L'attentat contre le président Habyarimana en toile de fond. Le Rwanda accuse depuis des années la France de participation au génocide, et la relation houleuse entre les deux pays a pris un nouveau tournant depuis que la justice française a rouvert une enquête en octobre afin d'entendre un ancien chef d'état-major rwandais, qui accuse l'actuel président Paul Kagame d'avoir été l'instigateur de l'attentat contre le président Habyarimana. L'attentat contre l'avion présidentiel, au cours duquel fut tué le président hutu, est considéré comme l'événement déclencheur du génocide, qui a duré cent jours et était parfaitement préparé.
Opération Turquoise. La France, qui était alliée du régime hutu d'Habyarimana, est accusée par Kigali d'avoir ignoré les signes montrant qu'un génocide était imminent et d'avoir entraîné les soldats et les miliciens qui ont perpétré les massacres. Au moment du génocide, la France a été accusée d'avoir utilisé ses moyens diplomatiques pour bloquer toute action. Quand la France a finalement envoyé sur place ses soldats - l'Opération Turquoise -, elle a été accusée de l'avoir fait pour contrecarrer la progression des forces tutsi du Front patriotique rwandais (FPR), qui ont pris ensuite le pouvoir, et pour permettre aux Hutus auteurs du génocide de s'enfuir au Zaïre (aujourd'hui République démocratique du Congo).

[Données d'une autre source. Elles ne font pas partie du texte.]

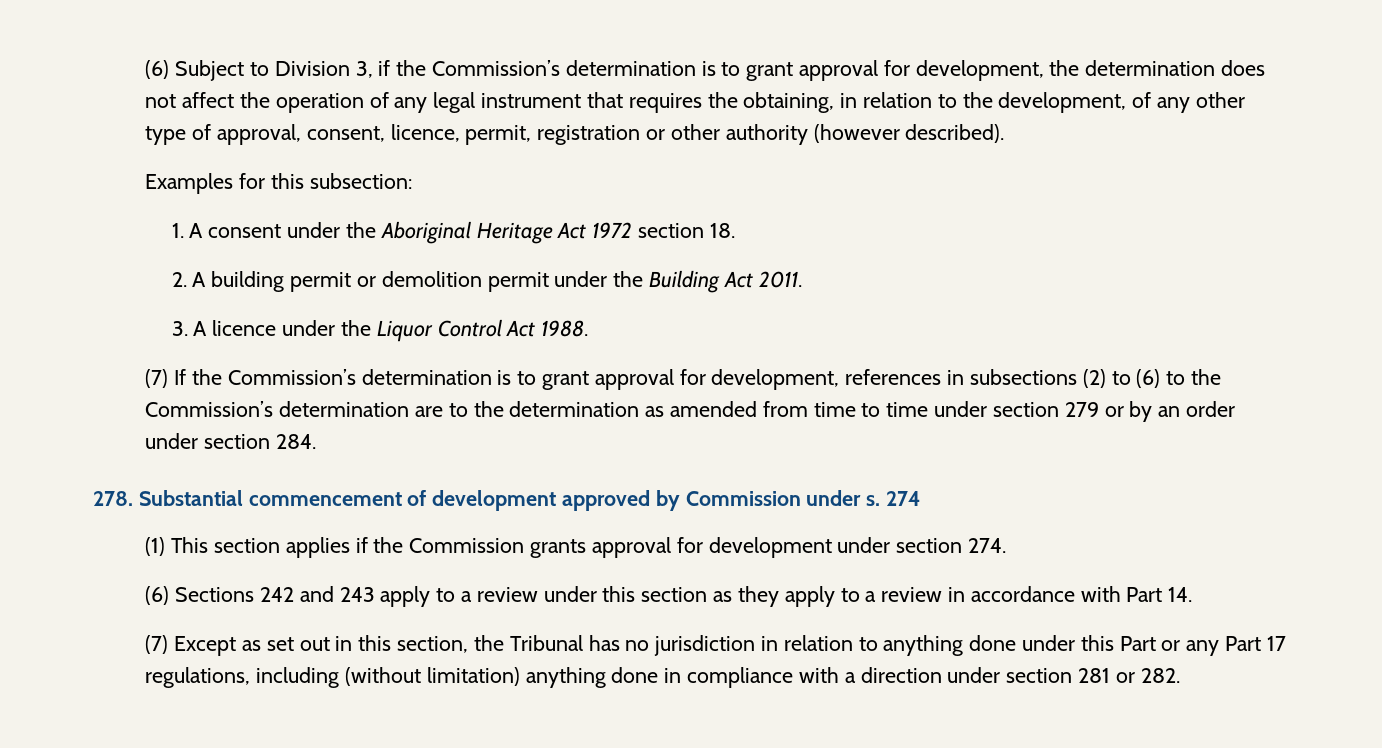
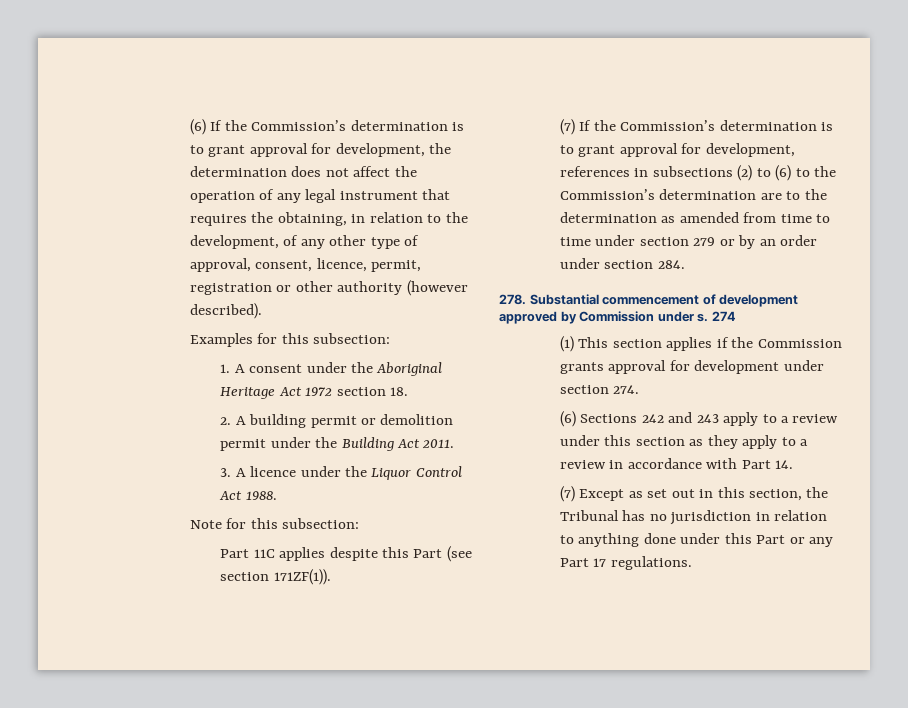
[145,60,391,81] (6) Subject to Division 3, if -> [189,119,223,135] (6) If
(589, 328) none -> [189,518,360,529] [220,546,472,562] [220,569,331,585] // Note for this subsection: // Part 11C applies despite this Part (see section 171ZF(1)).
[145,667,1180,688] regulations, including (without limitation) anything done in compliance with a direction under section 281 or 282. -> [610,556,692,570] regulations.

Paris a maintes fois répondu que le déploiement de ses soldats a fait cesser les assassinats et a permis de sauver des milliers de vies humaines. Les responsables français insistent aussi sur le fait que la responsabilité de ne pas avoir empêché le génocide doit être partagée par l'ensemble de la communauté internationale. Elle accuse le régime du président rwandais Paul Kagame de soulever cette question pour détourner l'attention à propos du non-respect des droits de l'Homme au Rwanda.